Keeneland introduces second-chance session for Book 1 RNA yearlings
Luck plays a part in getting a yearling to the sales ring successfully, just as luck plays a part in success on the racetrack.
A horse’s placement within the sale catalog can be compared to the luck of the draw in assigning post positions. A letter of the alphabet is drawn, with the catalog book then beginning on yearlings whose dams’ names begin with that letter. Breeders and consignors typically hope to not be assigned a hip number early in the catalog, when the sale may still be building momentum as bidders feel out one another and the market ceiling.
“It’s not an unreasonable concern for a lot of people,” said Tony Lacy, who took over as Keeneland’s vice president of sales this year. “I think a good horse will sell from under a rock, to be quite frank, but sometimes the market will take a little time to warm up.”
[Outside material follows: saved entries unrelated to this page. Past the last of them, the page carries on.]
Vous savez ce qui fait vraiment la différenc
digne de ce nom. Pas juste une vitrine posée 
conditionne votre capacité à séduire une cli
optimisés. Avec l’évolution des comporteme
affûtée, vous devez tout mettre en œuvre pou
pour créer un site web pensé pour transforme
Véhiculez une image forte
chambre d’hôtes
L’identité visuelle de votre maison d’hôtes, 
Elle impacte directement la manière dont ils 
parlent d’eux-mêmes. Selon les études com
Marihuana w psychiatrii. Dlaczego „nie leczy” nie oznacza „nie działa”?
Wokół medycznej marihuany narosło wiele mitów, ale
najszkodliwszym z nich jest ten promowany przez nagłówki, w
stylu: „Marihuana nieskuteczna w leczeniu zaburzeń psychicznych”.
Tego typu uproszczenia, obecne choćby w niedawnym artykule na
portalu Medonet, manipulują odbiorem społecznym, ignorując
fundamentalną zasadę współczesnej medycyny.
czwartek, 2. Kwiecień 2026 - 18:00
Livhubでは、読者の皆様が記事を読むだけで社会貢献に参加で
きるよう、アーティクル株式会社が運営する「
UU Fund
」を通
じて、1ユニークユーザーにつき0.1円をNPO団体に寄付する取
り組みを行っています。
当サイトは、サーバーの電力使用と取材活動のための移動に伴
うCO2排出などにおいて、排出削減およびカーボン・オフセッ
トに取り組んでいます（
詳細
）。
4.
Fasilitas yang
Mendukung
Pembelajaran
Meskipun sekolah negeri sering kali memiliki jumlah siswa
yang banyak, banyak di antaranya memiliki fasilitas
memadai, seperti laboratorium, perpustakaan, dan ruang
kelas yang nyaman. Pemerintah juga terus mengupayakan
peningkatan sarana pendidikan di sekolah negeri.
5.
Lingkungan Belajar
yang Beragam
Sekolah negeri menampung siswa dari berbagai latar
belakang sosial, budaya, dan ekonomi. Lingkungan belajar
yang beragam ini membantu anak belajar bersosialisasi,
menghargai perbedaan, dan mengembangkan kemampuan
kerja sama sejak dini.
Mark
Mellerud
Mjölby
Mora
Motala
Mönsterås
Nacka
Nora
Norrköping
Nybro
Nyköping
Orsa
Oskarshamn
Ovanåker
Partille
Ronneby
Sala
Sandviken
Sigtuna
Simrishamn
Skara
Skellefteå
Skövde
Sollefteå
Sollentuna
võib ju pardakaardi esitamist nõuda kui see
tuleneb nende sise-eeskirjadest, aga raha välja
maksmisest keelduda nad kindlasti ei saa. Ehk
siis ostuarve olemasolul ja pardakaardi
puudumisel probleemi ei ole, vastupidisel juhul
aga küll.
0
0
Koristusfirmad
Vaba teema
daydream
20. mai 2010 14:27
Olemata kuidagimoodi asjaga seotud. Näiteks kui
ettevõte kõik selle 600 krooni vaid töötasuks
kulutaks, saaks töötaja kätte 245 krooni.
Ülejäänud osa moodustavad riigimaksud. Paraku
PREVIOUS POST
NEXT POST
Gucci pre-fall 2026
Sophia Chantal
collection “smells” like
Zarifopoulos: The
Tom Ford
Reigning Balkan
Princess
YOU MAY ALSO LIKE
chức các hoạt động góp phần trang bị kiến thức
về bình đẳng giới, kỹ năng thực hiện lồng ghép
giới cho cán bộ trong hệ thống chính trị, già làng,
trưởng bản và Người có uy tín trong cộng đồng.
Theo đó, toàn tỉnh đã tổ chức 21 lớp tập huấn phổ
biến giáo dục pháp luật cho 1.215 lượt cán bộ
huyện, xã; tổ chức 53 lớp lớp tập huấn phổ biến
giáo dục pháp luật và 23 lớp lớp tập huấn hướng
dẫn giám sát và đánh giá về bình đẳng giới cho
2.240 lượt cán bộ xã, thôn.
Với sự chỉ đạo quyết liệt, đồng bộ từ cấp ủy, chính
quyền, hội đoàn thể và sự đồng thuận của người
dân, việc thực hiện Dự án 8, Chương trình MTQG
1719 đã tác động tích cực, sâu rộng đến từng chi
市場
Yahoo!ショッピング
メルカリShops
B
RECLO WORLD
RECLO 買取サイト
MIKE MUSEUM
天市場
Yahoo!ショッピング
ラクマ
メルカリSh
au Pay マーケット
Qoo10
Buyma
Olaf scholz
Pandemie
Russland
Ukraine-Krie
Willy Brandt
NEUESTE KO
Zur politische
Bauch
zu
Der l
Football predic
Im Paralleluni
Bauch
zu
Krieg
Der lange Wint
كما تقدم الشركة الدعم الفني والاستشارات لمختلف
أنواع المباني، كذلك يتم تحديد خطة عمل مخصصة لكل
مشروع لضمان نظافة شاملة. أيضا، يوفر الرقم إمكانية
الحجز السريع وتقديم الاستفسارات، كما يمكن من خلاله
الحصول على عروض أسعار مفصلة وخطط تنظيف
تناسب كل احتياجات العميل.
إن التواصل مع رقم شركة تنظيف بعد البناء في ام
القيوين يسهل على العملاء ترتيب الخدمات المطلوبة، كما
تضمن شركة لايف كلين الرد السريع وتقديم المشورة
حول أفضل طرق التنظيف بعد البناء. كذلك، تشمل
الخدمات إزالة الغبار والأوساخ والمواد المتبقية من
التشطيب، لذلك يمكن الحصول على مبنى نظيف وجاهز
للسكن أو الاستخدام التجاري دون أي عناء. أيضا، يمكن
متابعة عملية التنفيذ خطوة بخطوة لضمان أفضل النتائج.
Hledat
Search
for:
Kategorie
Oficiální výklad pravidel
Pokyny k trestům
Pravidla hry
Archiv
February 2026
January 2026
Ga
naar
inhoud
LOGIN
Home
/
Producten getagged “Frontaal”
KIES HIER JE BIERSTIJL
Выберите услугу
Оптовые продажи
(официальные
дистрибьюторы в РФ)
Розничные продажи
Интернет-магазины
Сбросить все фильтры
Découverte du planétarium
This year, Keeneland will attempt to address some of those concerns for breeders and consignors with the RNA Reoffer segment of its September yearling sale. The second and final Book 1 session, on Tuesday, Sept. 14, will be immediately followed by an opportunity for yearlings who failed to meet their reserve during Monday’s opening session – including those who may have been disadvantaged by an early catalog placement – to come back through the ring and be re-offered.
“I think we’ve got to be flexible, listen, try to be innovative,” Lacy said. “Coming from the consignor side of things, I think Cormac [Breathnach, Keeneland’s new director of sales operations] and I both can attest that we’ve got to try and find ways that make this process work at all levels in all situations as well as possible. I think it can be helpful in certain circumstances where horses are missed or underappreciated at a certain time.”
In order to participate in the RNA Reoffer session, sellers must inform the Keeneland sales office in writing within 30 minutes of the close of the first session on Monday, Sept. 13. A reserve must be placed and approved, which must be within 15 percent, in either direction, of the hammer price when the horse went through the ring the first time. Sellers will have the right to accept a private offer for the horse beforehand. Regardless of whether the horse is privately sold or sold when re-offered in the ring, that result will be recorded as if the horse sold in its initial time slot, with only one record published in the final sales results.
Flipping through the first pages of this year’s Book 1 illustrates how high-end horses may land early in the day through simple luck of the draw. Hip No. 1 is a colt from the highly anticipated first crop of Triple Crown winner Justify; Hip No. 2 is the only yearling in the catalog by the late Galileo, out of Grade 1 winner I’m a Chatterbox.
“With a book like we have in Book 1, there’s no way you don’t get stars no matter what letter you start on,” Breathnach said. “When you draw a letter, you’re always gonna have something like that.”
Much like a starter and gate crew hope for an uneventful break from the gate, the Keeneland sales staff hopes that the opening pages of Book 1 fly by smoothly, saying the RNA Reoffer program will be a success if it’s not needed at all.
“It’s there as a mechanism to try and create a safeguard for certain individuals, and we hope there won’t be many at all,” Lacy said. “It’ll be a success if there’s none.”